start DATA FOR THE TASK
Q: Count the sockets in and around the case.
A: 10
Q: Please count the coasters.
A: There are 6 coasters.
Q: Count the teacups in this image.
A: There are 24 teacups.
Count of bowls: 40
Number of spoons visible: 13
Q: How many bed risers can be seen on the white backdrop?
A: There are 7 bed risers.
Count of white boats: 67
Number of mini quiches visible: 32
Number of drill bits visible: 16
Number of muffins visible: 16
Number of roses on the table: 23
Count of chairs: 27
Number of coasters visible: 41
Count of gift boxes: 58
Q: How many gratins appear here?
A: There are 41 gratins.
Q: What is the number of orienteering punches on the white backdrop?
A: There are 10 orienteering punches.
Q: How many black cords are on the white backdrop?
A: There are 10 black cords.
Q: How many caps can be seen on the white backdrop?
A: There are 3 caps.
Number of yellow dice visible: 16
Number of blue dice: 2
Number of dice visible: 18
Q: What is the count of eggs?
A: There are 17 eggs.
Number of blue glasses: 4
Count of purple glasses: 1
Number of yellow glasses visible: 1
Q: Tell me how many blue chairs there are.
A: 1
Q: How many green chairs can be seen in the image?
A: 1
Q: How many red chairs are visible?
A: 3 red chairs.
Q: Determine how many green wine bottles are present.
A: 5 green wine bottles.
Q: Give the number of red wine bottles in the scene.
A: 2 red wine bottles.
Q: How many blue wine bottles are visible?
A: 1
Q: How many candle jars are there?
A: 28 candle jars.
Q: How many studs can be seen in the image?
end DATA FOR THE TASK
§ **PROBLEM**: Convert the entries above, starting with the line that contains "Count of purple glasses: 1" and continuing through the last line of the entries, into a JSON list of strings with one string per line. Leave out any blank lines.

§ **RESPONSE BELOW**:
[
  "Count of purple glasses: 1",
  "Number of yellow glasses visible: 1",
  "Q: Tell me how many blue chairs there are.",
  "A: 1",
  "Q: How many green chairs can be seen in the image?",
  "A: 1",
  "Q: How many red chairs are visible?",
  "A: 3 red chairs.",
  "Q: Determine how many green wine bottles are present.",
  "A: 5 green wine bottles.",
  "Q: Give the number of red wine bottles in the scene.",
  "A: 2 red wine bottles.",
  "Q: How many blue wine bottles are visible?",
  "A: 1",
  "Q: How many candle jars are there?",
  "A: 28 candle jars.",
  "Q: How many studs can be seen in the image?"
]